Restoration: This is the school that controls healing spells and can also be used to cure certain conditions, like diseases. It can also be used to Turn Undead.
The usefulness of this school will depend on your playstyle. Because this is a single-player game where you can control one character, there’s never a huge need to keep others healthy. However, this school can be useful for keeping you alive if you choose to play a sort of battlemage - a mage who gets up close and personal with AOE spells, for example. Although some mages choose robes, others choose heavy armor, fireballs and health spells to get them through combat.

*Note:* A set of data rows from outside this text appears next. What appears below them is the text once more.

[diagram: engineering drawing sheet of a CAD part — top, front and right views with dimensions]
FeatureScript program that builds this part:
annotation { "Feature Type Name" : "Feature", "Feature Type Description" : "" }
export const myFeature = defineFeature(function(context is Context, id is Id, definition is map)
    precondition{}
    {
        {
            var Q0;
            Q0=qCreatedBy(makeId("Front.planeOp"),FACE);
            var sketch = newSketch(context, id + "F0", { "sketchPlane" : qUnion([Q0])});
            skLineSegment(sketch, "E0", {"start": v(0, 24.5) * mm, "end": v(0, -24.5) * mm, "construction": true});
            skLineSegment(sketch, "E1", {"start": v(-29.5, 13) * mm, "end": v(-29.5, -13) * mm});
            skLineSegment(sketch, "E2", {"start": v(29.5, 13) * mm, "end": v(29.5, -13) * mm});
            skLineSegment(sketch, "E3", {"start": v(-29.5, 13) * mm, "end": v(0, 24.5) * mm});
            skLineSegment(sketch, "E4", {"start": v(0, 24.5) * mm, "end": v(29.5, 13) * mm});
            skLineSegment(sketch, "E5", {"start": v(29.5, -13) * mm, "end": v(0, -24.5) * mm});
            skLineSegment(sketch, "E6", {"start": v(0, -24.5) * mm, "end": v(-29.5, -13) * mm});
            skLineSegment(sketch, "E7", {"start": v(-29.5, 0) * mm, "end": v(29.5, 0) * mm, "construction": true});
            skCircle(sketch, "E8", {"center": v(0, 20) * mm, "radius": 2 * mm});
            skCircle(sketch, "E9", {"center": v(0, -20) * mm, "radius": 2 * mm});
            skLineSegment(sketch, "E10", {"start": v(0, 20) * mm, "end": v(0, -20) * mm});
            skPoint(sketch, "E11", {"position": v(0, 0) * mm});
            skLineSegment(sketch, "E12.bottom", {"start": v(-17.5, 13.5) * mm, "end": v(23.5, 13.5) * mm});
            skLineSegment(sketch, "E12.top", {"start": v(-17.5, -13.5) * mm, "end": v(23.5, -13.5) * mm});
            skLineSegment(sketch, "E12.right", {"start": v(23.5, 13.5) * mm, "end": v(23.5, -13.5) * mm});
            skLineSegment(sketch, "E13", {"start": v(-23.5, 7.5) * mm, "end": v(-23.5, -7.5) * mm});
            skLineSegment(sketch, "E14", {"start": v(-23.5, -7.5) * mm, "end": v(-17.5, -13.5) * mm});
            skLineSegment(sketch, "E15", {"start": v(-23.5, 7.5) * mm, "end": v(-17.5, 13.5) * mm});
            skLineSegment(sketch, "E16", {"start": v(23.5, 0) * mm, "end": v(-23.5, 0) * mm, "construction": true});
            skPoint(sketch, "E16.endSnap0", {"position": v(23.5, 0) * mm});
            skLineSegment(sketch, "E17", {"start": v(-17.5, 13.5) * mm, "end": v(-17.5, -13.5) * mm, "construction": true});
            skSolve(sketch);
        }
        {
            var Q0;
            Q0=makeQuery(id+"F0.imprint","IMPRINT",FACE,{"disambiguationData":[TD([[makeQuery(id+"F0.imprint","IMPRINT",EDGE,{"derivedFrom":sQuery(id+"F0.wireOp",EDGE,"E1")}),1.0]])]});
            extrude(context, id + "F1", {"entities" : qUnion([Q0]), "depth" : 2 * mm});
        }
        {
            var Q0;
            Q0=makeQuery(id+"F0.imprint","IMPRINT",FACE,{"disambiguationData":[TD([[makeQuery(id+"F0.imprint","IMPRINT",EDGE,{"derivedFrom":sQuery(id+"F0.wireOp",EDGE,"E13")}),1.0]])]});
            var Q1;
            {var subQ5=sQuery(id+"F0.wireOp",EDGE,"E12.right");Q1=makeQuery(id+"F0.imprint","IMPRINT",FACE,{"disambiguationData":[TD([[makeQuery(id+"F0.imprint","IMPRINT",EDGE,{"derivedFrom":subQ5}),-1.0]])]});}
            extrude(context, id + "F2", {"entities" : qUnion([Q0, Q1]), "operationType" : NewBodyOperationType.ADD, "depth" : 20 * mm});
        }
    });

Suggested Spell School Combinations
In theory, you can spend some time dabbling in all five schools of magic. There’s nothing to stop you. However, even if you never put a perk into any skill tree not related to a magical school, you still won’t have enough to flesh out all of them. As a result, you will probably want to limit yourself to two or three, so you can fully flesh out a few schools of magic and also pick up other skills. Here are some recommendations.
Destruction - Illusion: Your basic mage-thief, using nasty spells to kill enemies while sneaking about to steal anything that’s not nailed down. Illusion’s selection of crowd-control spells help keep your mage alive in spite of a lack of armor-class bonuses. Consider investing some points into Alteration for defense, or using Light Armor.
Destruction - Conjuration - Alteration: If you want to be an all-out spell-casting wizard that no one will speak bad of (for fear of being smited) this is a good combination of skills to take. Your Destruction spells and conjured minions will easily take out opponents, while Alteration shields will defend you if anything comes close. This can be a very magicka-intense choice, however, so buy potions with glee, or better yet, try the Alchemy crafting skill.
Conjuration - Alteration: This sacrifices the direct offensive power of Destruction, but keeps the minions and defensive spells, resulting in a more defensive wizard. Since you didn’t pick up Destruction, you will have perks to spend elsewhere, such as a weapon skill. This is not a bad way to build a spellsword.
Destruction - Illusion - Restoration: Consider this an alternative spellsword, one who does not use a weapon but may indeed use armor, perhaps heavy armor. Destruction will provide your offensive power, Restoration will keep you alive in the most deadly situations, and Illusion will allow you to better control battles. If you’d like, you could potentially drop Illusion in favor of a weapon skill, or even a shield.